Sentir parlare Federica dei suoi cani e della cure ed attenzioni che dedica loro, a me rammenta più la narrazione che una mamma fa dei suoi figli che quello di una comune allevatrice. In lei, la femminilità non è stata vivaddio sopraffatta dalla caccia, e la passione per i cani è corroborata ed alimentata da un insuperabile istinto materno. Ogni cane, ogni cucciolo ha una storia, delle prospettive, e una “tabella” personale tutta sua che deve necessariamente essere seguita. E lei come una mamma li ama tutti con la medesima intensità, ma per ognuno individuando il modo giusto. Nonostante ciò, o meglio proprio per questo, voglio chiudere l’intervista facendole rivestire la parte di Artemide, ruolo che a Federica Falcioni si addice benissimo e che si è guadagnata in anni di selve irte, sangue, spari e latrati.
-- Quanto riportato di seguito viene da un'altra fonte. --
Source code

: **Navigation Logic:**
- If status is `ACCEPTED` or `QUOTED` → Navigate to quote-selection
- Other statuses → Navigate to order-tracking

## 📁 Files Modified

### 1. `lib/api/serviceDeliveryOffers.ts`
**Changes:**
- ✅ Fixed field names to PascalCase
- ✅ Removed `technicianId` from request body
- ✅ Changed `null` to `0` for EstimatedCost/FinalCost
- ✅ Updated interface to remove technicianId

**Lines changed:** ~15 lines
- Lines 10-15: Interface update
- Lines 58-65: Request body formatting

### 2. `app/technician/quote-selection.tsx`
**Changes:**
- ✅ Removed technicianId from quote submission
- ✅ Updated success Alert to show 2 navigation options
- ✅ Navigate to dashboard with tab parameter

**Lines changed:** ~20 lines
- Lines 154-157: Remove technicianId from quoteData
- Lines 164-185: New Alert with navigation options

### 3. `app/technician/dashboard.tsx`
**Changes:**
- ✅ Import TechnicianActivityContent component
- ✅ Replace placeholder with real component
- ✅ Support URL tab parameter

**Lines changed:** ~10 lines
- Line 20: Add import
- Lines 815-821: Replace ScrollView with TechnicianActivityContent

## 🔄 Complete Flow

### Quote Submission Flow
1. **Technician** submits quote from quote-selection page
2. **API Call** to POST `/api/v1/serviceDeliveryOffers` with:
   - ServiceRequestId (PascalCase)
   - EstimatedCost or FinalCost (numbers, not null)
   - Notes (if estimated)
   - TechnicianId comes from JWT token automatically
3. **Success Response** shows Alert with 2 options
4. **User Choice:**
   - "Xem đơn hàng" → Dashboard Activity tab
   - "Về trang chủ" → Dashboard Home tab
Federica, in una situazione ambientale oramai largamente mutata e in parte anche compromessa, in cui l’antropizzazione sta cedendo il passo alla “cinghializzazione”, come intravede il domani della caccia al re della macchia?
” Come dicevo vivo il mondo della caccia al cinghiale già da molti anni e questa attività venatoria si è trasformata completamente. Certo, nelle zone in cui vi è una caccia programmata e gestita dalle squadre, il contenimento dei danni e del numero di animali è tenuto a bada. Si collabora con la Polizia Provinciale cercando di tenere sotto controllo la pressione dei cinghiali con le uscite dei selettori o con le battute di contenimento, laddove vengono rilevati dalle autorità danni a colture. La difficoltà invece, sta nel gestire la specie nelle zone non gestite, o addirittura chiuse, tipo oasi o parchi regionali o nazionali.
Ricordiamoci sempre che l’attività venatoria, e in particolare la caccia al cinghiale è diventata fondamentale per il contenimento della specie ma che senza i nostri cani e il loro insostituibile lavoro gestirla sarebbe ancora più complicato.”